When Volunteered Geographic Information consists of sensor data, in many cases we have to deal with readings from inaccurate, noisy and differently calibrated sensors from a variety of manufacturers. In general the data quality from these sensors cannot compete with expensive, professional sensors. However it is still necessary to have these sensors in order to keep the data collection process affordable for a wider range of volunteers, which leads to a better availability of a big amount of data.

In our group work in Heidelberg, we investigated on methods for improving sensor data quality and consistency. We tackled this problem as a regression task, where we tried to find a mapping between the readings of one set of sensors to the other. The sensor readings were modelled as time series where the task was to predict one series from the other.
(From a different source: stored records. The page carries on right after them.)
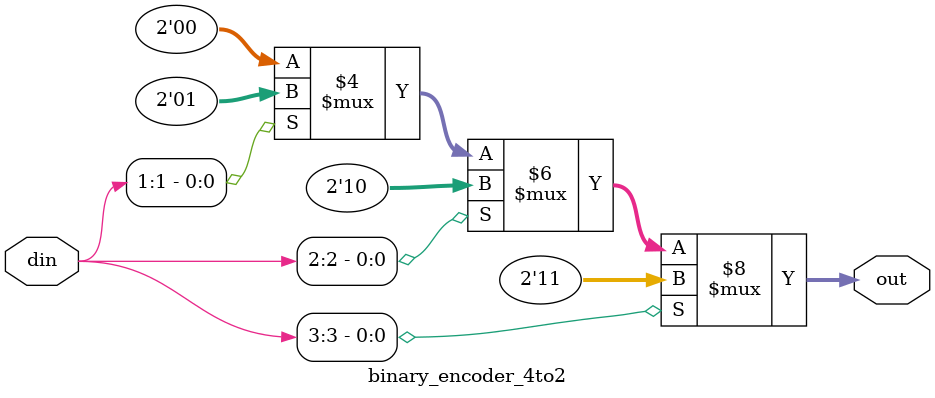
<source format=sv>
module binary_encoder_4to2 (
  input [3:0] din,
  output reg [1:0] out
);
  always @(*) begin
    case (1'b1)
      din[3]: out = 2'b11;
      din[2]: out = 2'b10;
      din[1]: out = 2'b01;
      din[0]: out = 2'b00;
      default: out = 2'b00;
    endcase
  end
endmodule
</source>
We had two datasets to test our approaches:

  1. Sensor measurements from an affordable, self-built sensorbox and black carbon values measured from a professional sensor. The data stem from previous research and we tried to predict the black carbon values from the readings of the self-built sensor box.
  2. Self-recorded time series of acceleration values measured from two smartphones which were kept in the same pocket. Here we tried to predict the sensor data of one smartphone from the other. We can use this idea to either improve data quality through a reference sensor or to improve the consistency amongst different sensors.

We tried various machine learning techniques to solve our task. A lot of work went into finding the best parameters for these methods as well as finding ways to speed up our calculations. So far our results have been promising. For the first task we came close to the baseline while for the second we managed to find predictions that are a lot closer to the ground truth sensor than the original two sensors were to each other.

In the future we want to beat the baseline for the first dataset by using more elaborate prediction models (e.g. sequential models). We also plan to use these techniques to improve the consistency of sensor data from various smartphone manufacturers.